Long has translated plant proteins into music in an album, Music of the Plants, and has translated human hormones into a music album, Music of the Body, as well.



For example, she is working on recording a series of molecular music pieces tailored for use in hypnotherapy sessions to help patients with weight loss, by using music translated from the fat-burning hormone iricin. And she’s producing five tracks of music translated from the human antibodies which neutralize the coronavirus.


Carla Scaletti, a music technologist and member of the Biophysics Sonification Group at University of Illinois at Urbana-Champaign, notes that it is impossible for now to say if Long’s work has clinically relevant therapeutic properties. “Although I am skeptical,” says Scaletti. “I remain open to reading and evaluating a peer-reviewed article reporting on the results of a clinical trial when they decide to do one.”


Scaletti says that sounds and music can have profound effects on us, and many individuals are adept at self-administering just the right sounds or music they need to calm themselves down, march into battle, or fall asleep. But that doesn’t automatically mean that listening to a translation of a 3-D protein structure as a sequence of tones could impart the antiviral properties of the original protein, for example.


Markus Buehler, a materials engineer at the Massachusetts Institute of Technology and also a musician and composer, believes the crossover between molecules and music goes even further than “music therapy.” He says we could potentially use music to make new treatments.


His lab at MIT has been studying the sonification of molecules by capturing their vibrations. Since atoms are constantly vibrating, he “recorded” their properties. Then, through a computer program, he turns these mini-vibrations into audible sounds for the human ear.

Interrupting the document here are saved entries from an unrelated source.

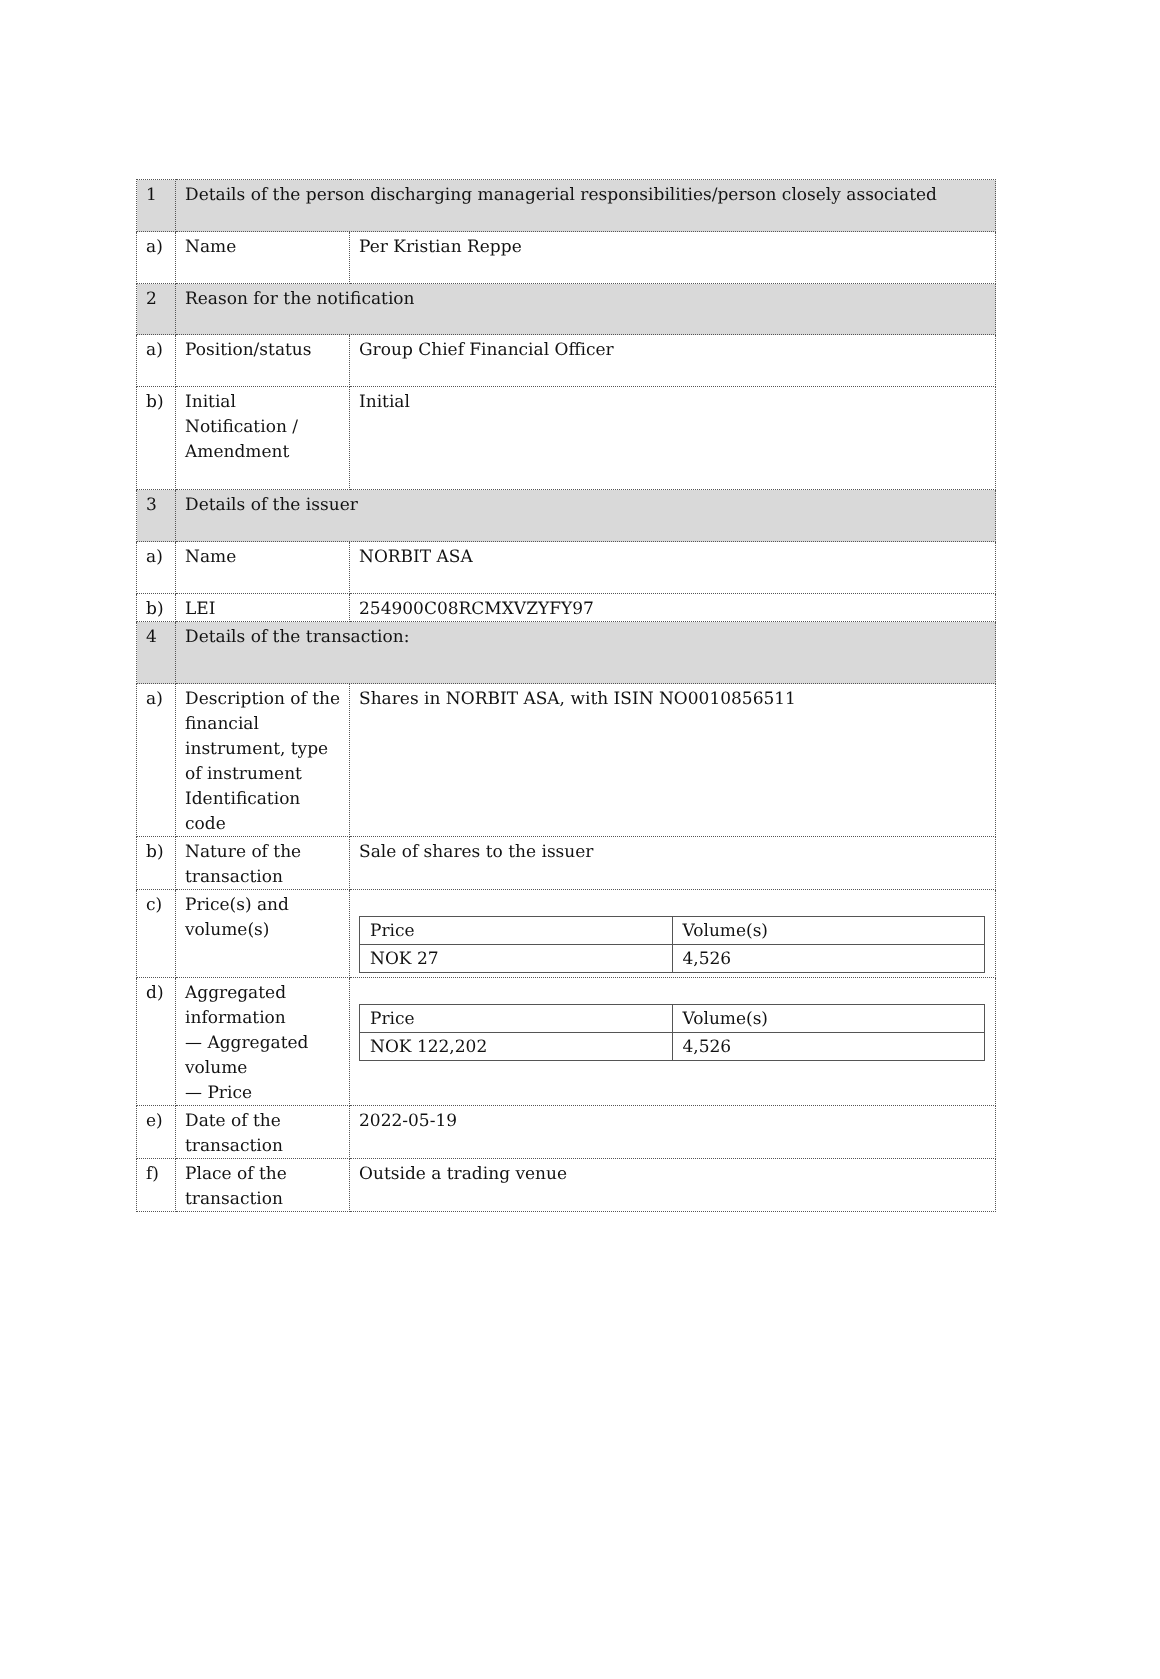| 1 | Details of the person discharging managerial responsibilities/person closely associated | |
| a) | Name | Per Kristian Reppe |
| 2 | Reason for the notification | |
| a) | Position/status | Group Chief Financial Officer |
| b) | Initial Notification / Amendment | Initial |
| 3 | Details of the issuer | |
| a) | Name | NORBIT ASA |
| b) | LEI | 254900C08RCMXVZYFY97 |
| 4 | Details of the transaction: | |
| a) | Description of the financial instrument, type of instrument Identification code | Shares in NORBIT ASA, with ISIN NO0010856511 |
| b) | Nature of the transaction | Sale of shares to the issuer |
| c) | Price(s) and volume(s) | / Price / Volume(s) / / NOK 27 / 4,526 / |
| d) | Aggregated information — Aggregated volume — Price | / Price / Volume(s) / / NOK 122,202 / 4,526 / |
| e) | Date of the transaction | 2022-05-19 |
| f) | Place of the transaction | Outside a trading venue |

Last year his team sonified a spiderweb into an eerie melody of rustles and turned a flame’s vibration into a meditation-like reverb of gongs. Buehler argues that because everything vibrates we can use anything as an instrument.


Buehler has also worked the system the other way around. He’s converted music into entirely new proteins, never before found in nature. For example, he recently converted a variation of Bach’s Goldberg into new proteins. He says he can even go as far as turning a protein into music, and then through music—maybe by adding a riff here and there—improve the protein to be a better variation of itself.

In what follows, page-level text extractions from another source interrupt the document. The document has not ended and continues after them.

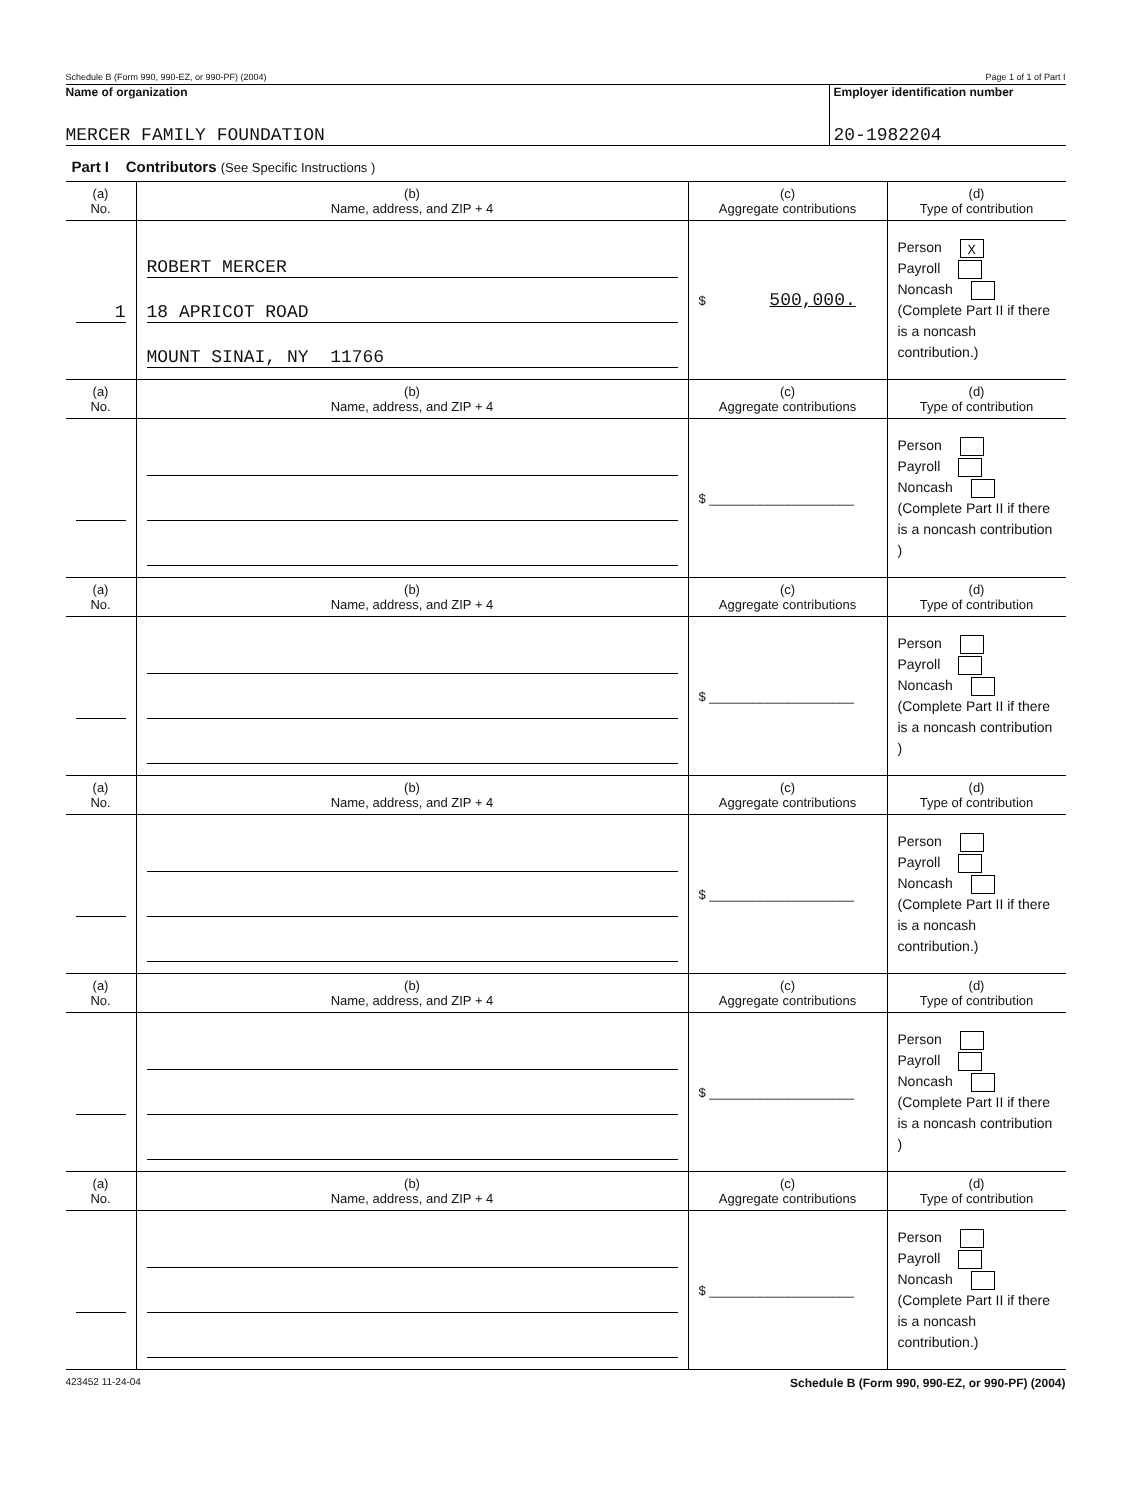Schedule B (Form 990, 990-EZ, or 990-PF) (2004) Page 1 of 1 of Part I
Name of organization
MERCER FAMILY FOUNDATION
Employer identification number
20-1982204
Part I Contributors (See Specific Instructions )
| (a) No. | (b) Name, address, and ZIP + 4 | (c) Aggregate contributions | (d) Type of contribution |
| --- | --- | --- | --- |
| 1 | ROBERT MERCER 18 APRICOT ROAD MOUNT SINAI, NY 11766 | $ 500,000. | Person X Payroll Noncash (Complete Part II if there is a noncash contribution.) |
| (a) No. | (b) Name, address, and ZIP + 4 | (c) Aggregate contributions | (d) Type of contribution |
| | | $ ____________________ | Person Payroll Noncash (Complete Part II if there is a noncash contribution ) |
| (a) No. | (b) Name, address, and ZIP + 4 | (c) Aggregate contributions | (d) Type of contribution |
| | | $ ____________________ | Person Payroll Noncash (Complete Part II if there is a noncash contribution ) |
| (a) No. | (b) Name, address, and ZIP + 4 | (c) Aggregate contributions | (d) Type of contribution |
| | | $ ____________________ | Person Payroll Noncash (Complete Part II if there is a noncash contribution.) |
| (a) No. | (b) Name, address, and ZIP + 4 | (c) Aggregate contributions | (d) Type of contribution |
| | | $ ____________________ | Person Payroll Noncash (Complete Part II if there is a noncash contribution ) |
| (a) No. | (b) Name, address, and ZIP + 4 | (c) Aggregate contributions | (d) Type of contribution |
| | | $ ____________________ | Person Payroll Noncash (Complete Part II if there is a noncash contribution.) |
423452 11-24-04 Schedule B (Form 990, 990-EZ, or 990-PF) (2004)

On an evolutionary level, he wonders, who knows where these fit? Maybe his system could create a protein which turns out to be a substitute for meat, or a protein from which it’s possible to synthesize a new drug. Now, for example, Buehler is searching for a protein to extend the shelf-life of perishable food.


Buehler believes that since creativity has led to such complex varieties of music over the years—from classical to techno—maybe this creativity could be translated from an immaterial, pleasant experience, to scientific knowledge to make something physical. As if in those complex melodies, there are hidden formulas to create new materials.